A security engineer needs to configure a web server to support Perfect Forward Secrecy (PFS) for HTTPS connections. Which of the following key exchange methods should be prioritized?
ECDHE generates ephemeral keys for each session, ensuring that compromise of long-term keys does not compromise past sessions.
Why this answer
ECDHE is prioritized for Perfect Forward Secrecy because it generates a unique, ephemeral session key for each TLS handshake using elliptic curve cryptography, ensuring that if the server's long-term private key is compromised, past session keys remain secure. Unlike static Diffie-Hellman, ECDHE does not reuse key material, and it offers stronger security per bit compared to traditional DH, making it the recommended choice for PFS in modern HTTPS configurations.
Exam trap
EC-Council often tests the misconception that any Diffie-Hellman variant automatically provides PFS, but candidates must remember that only ephemeral modes (DHE or ECDHE) guarantee forward secrecy, while static DH does not.

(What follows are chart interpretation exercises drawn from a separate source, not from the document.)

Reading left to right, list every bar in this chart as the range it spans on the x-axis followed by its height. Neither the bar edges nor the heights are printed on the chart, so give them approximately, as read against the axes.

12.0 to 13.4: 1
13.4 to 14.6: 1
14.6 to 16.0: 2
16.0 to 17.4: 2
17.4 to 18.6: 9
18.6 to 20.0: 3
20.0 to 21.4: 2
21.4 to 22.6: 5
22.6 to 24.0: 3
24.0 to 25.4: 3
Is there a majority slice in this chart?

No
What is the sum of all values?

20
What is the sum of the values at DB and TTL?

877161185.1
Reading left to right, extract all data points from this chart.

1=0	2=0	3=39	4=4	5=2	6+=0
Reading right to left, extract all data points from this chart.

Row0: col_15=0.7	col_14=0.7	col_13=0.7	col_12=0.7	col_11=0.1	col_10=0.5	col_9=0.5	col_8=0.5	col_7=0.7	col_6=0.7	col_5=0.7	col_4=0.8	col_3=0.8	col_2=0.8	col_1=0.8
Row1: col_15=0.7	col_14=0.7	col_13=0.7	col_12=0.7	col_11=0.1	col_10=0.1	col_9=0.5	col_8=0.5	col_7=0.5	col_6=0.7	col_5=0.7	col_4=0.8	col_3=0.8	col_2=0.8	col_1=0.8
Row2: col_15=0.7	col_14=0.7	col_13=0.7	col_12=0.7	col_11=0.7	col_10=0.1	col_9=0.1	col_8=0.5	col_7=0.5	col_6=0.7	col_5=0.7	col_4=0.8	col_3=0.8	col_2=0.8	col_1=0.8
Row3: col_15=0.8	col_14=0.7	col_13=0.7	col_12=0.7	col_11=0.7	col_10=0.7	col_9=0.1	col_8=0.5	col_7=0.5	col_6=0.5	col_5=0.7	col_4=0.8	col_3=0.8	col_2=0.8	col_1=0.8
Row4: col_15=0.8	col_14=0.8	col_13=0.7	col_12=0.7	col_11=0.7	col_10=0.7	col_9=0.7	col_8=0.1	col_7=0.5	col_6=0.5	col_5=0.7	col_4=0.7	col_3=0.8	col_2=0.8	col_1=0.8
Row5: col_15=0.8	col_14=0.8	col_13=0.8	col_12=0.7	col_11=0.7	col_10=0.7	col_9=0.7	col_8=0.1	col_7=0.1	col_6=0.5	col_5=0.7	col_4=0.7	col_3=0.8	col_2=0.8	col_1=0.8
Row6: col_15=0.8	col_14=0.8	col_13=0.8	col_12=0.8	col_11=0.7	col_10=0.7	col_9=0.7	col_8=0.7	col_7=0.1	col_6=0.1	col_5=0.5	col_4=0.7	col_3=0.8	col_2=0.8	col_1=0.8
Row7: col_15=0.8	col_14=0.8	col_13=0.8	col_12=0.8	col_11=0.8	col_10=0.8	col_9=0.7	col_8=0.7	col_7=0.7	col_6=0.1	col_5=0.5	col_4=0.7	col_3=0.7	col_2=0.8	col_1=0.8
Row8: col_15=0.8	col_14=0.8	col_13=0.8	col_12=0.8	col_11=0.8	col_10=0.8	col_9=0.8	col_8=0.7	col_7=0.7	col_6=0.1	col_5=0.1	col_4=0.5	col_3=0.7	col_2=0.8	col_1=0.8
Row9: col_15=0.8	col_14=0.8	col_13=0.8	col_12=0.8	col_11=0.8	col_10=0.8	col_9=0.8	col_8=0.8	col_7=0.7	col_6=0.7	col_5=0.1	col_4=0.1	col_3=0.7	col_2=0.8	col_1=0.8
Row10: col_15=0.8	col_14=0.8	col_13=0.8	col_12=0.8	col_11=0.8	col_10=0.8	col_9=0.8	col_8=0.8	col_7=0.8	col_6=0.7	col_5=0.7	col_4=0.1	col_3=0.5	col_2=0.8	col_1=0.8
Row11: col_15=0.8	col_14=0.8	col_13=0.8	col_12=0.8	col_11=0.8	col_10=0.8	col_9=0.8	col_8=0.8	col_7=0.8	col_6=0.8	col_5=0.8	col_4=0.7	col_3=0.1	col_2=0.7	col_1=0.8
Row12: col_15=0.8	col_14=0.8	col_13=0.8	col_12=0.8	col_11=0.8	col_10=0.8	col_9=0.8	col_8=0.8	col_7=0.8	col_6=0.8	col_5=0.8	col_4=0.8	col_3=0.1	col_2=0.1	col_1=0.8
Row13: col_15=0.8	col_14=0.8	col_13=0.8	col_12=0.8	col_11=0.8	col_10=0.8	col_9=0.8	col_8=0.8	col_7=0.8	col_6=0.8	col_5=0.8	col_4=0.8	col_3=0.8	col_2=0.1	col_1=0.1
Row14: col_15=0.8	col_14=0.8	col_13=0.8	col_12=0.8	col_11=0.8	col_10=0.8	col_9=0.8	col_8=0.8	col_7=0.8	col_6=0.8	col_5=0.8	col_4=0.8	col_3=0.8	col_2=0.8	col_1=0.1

How to eliminate wrong answers
Option A is wrong because standard Diffie-Hellman (DH) key exchange can be used in ephemeral mode (DHE) to provide PFS, but the question asks for the method to be 'prioritized'; ECDHE is preferred over DH due to its smaller key sizes, faster computation, and equivalent security strength, so DH is not the top priority. Option C is wrong because Pre-Shared Key (PSK) is a symmetric key method that does not provide forward secrecy—if the PSK is compromised, all past sessions using that key are exposed. Option D is wrong because RSA key exchange is static; the client encrypts the pre-master secret with the server's RSA public key, so if the server's private key is later compromised, all recorded sessions can be decrypted, violating PFS.